And by 'flawed' you mean you don't like it. 

This is the investigation- the 'court' will happen once the House votes to Impeach Donald Trump. 

Speaking of 'sham'- notice how President Trump is fighting tooth and nail to prevent people from testifying and from releasing documents?

What is your Orange Messiah so scared the House will find?


----------



## Syriusly (Nov 4, 2019)

j-mac said:


> Faun said:
> 
> 
> > peach174 said:
> ...


You mean when you hope to crown Trump President for life?


----------



## playtime (Nov 4, 2019)

Syriusly said:


> j-mac said:
> 
> 
> > ABikerSailor said:
> ...



basket dwellers refused to acknowledge that 'innocent' people don't obstruct anything or anybody who would prove them innocent.  

duh duh DUH.


----------



## Syriusly (Nov 4, 2019)

Donald Trump is fighting on a lot of fronts to prevent people from knowing what he has done.

Remember- Trump didn't just spontaneously tell voters about his secret attempt to get Ukraine to publicly announce an investigation into his political rival- he only did so after outed by a whistleblower.
Remember- Trump didn't want voters to know about his adultery with a porn star- so he paid her over 100K to keep quiet, and swore to his beloved followers that claims that he had paid anyone off was Fake News
Remember- Trump didn't want voters to know about his adultery with a Playboy bunny- so he asked the National Enquirer CEO to buy- and bury the store- because you know.....FAKE NEWS.....

Now Trump is fighting to keep his tax returns from Congress, and fighting to keep his aides from testifying to Congress, and fighting to keep the American public from seeing the documents behind the Ukraine fiasco.

How many things is Trump scared of that voters will see?


----------



## peach174 (Nov 4, 2019)

Meanwhile we got Joe on tape bragging how he withheld tax payer money and got the lawyer fired from looking into his sons company he was working for.

* **COLLECTED MATERIAL**:
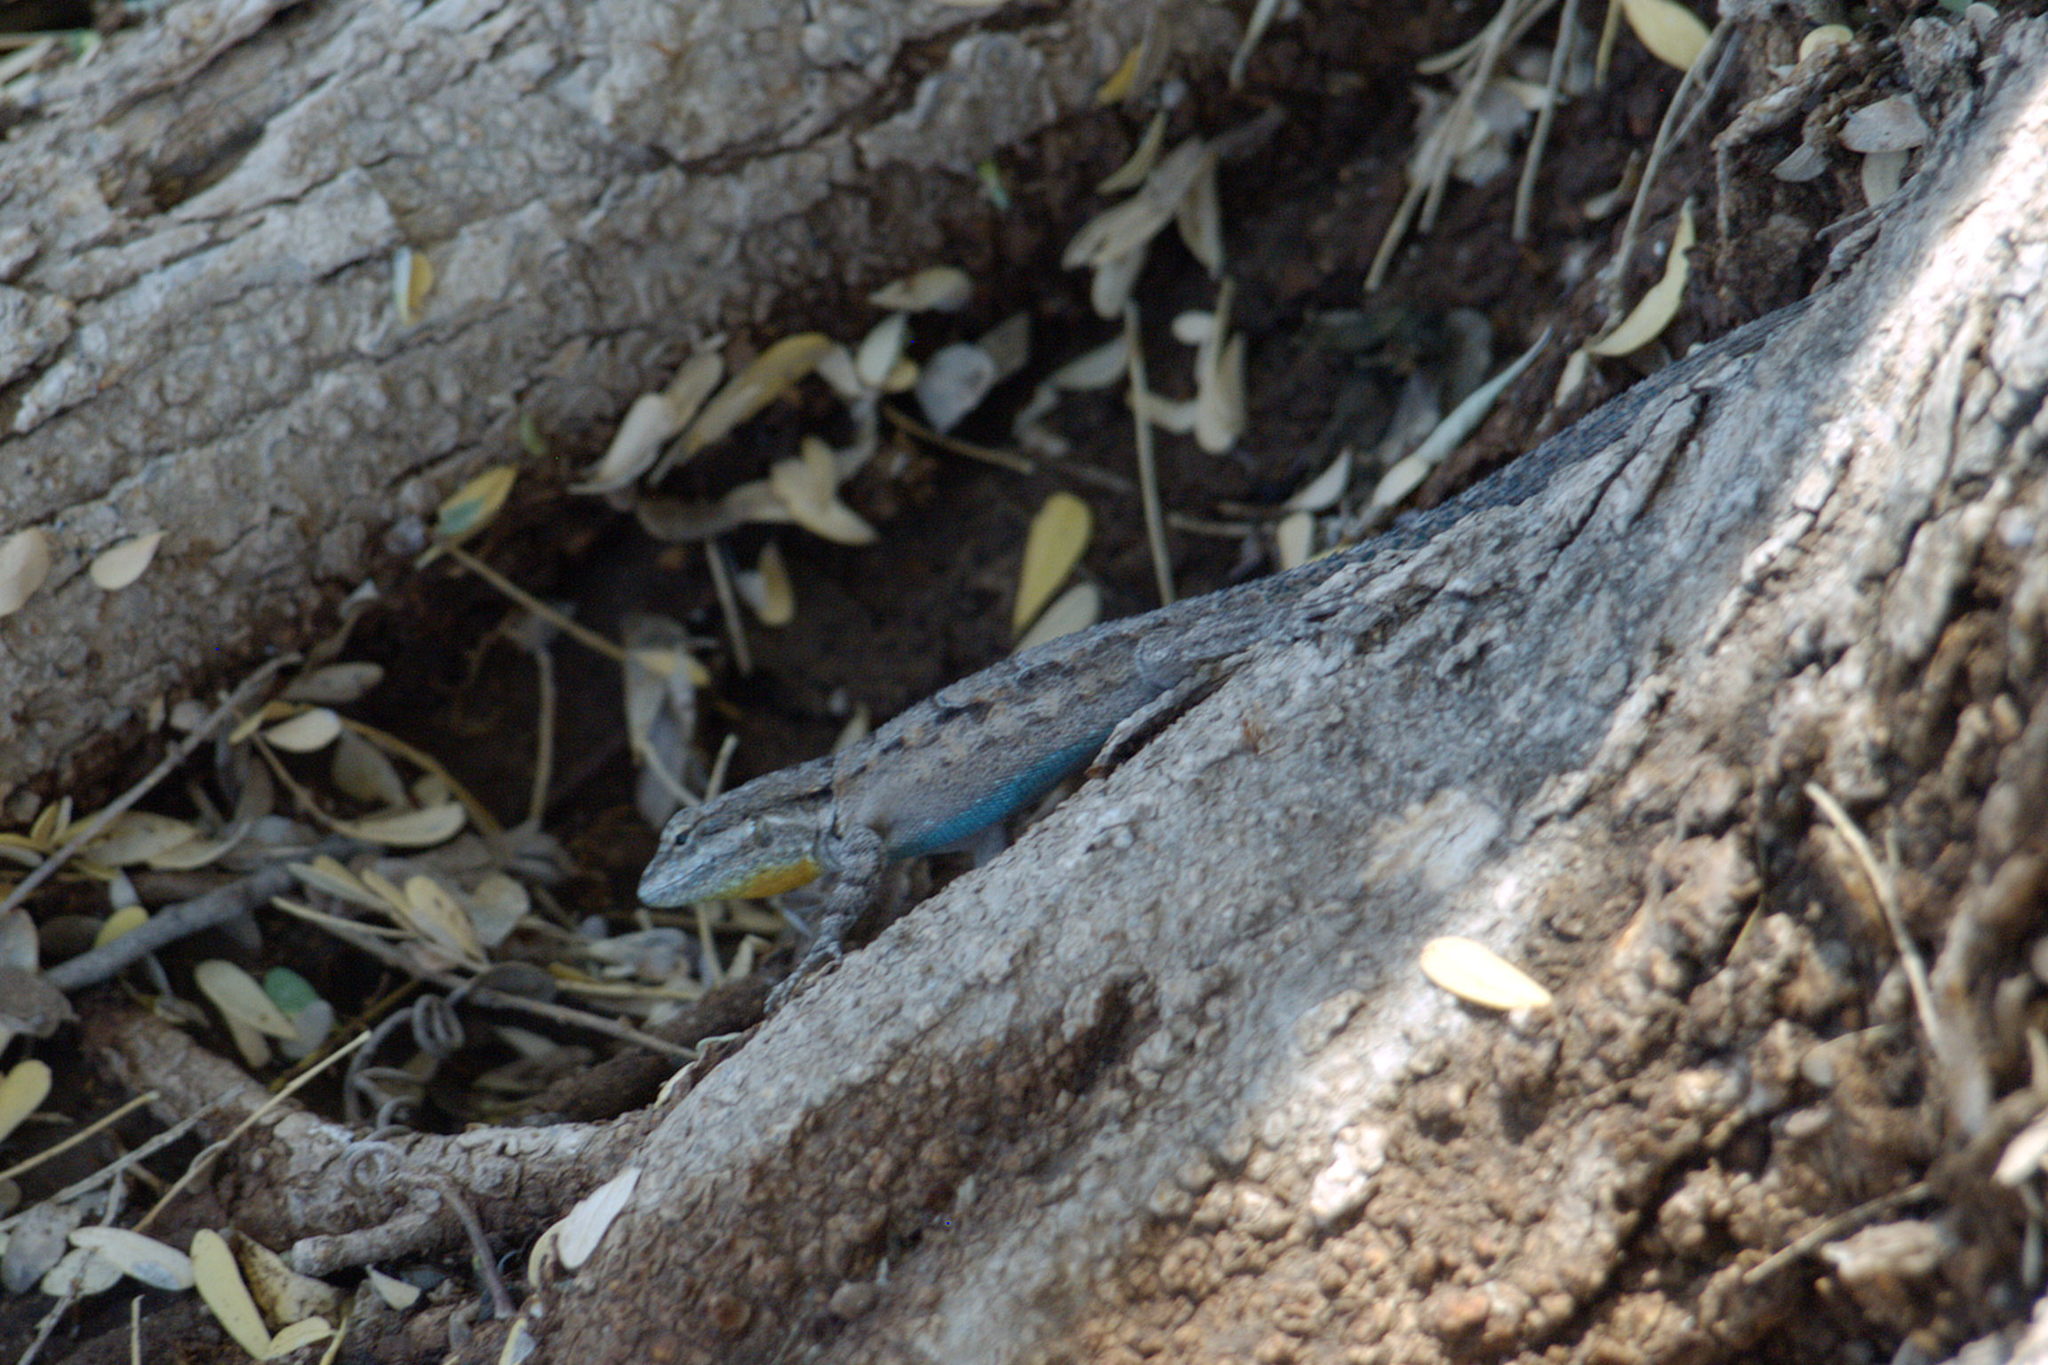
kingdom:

* **WHAT TO WORK ON**:
(a) Sum up the forum thread in two sentences.
(b) Rewrite the part of the forum thread that opens with the words containing "And by 'flawed'" and closes with "House will find?", putting "Senate" in place of "House".
(c) Name every username that appears in the forum thread, each one time.

* **EXPECTED RESPONSES**:
(a) Posters argue over the investigation of Donald Trump: one calls it the step before a House impeachment vote and asks why Trump is fighting to stop people from testifying and documents from being released. Another lists past cases of Trump hiding things from voters and his current fights over his tax returns, his aides' testimony and the Ukraine documents, while a last post says Joe is on tape bragging that he withheld taxpayer money and got a lawyer fired for looking into his son's company.

(b)
And by 'flawed' you mean you don't like it. 

This is the investigation- the 'court' will happen once the Senate votes to Impeach Donald Trump. 

Speaking of 'sham'- notice how President Trump is fighting tooth and nail to prevent people from testifying and from releasing documents?

What is your Orange Messiah so scared the Senate will find?

(c) Syriusly, j-mac, Faun, peach174, playtime, ABikerSailor